Another common theme participants wished to see was the land be able to be used by a variety of age groups and backgrounds.
“[I’d like to see] a place to recreate. A welcome area for sports, kids to play, farmers market, walking trails, music concerts for local artists and schools, a building with multi-use space to accommodate interested parties,” another survey participant wrote.
The City put out its Request for Qualifications (RFQ) from consultants to help it craft a Master Plan and the Statements of Qualifications (SOQ) from interested vendors are coming in now. Staff will evaluate each proposal and speak with potential vendors to select the vendor or team of vendors that can help us develop the master plan over the next 12 to 18 months.

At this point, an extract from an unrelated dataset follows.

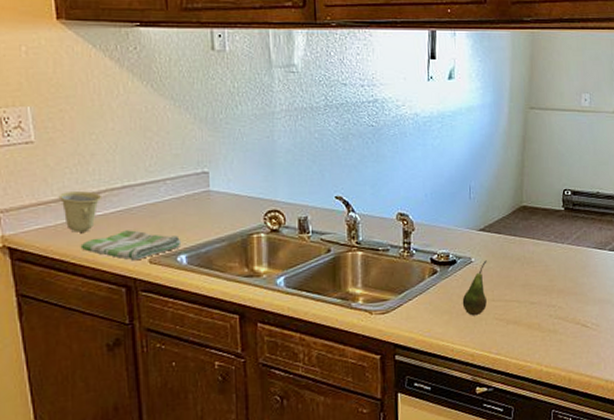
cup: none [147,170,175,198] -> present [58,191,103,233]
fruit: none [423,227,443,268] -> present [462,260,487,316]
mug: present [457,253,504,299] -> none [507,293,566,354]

“We anticipate that the Master Plan will provide general information about the capacity of the site and the site development requirements like wetland protection, stormwater infrastructure, and frontage improvements required for any development,” said Mike Todd, Public Works Director for the City of Mill Creek.
The planning effort will also look at possible funding approaches and a sequence of projects that will build out an adopted Master Plan over a period of years. Assuming staff receives responsive SOQs from vendors in August and can vet those vendors, Council will be asked to authorize the City to enter into a contract with the selected vendor as early as late September. The actual work on the plan, including public outreach and discussions with possible partners, would begin shortly after that.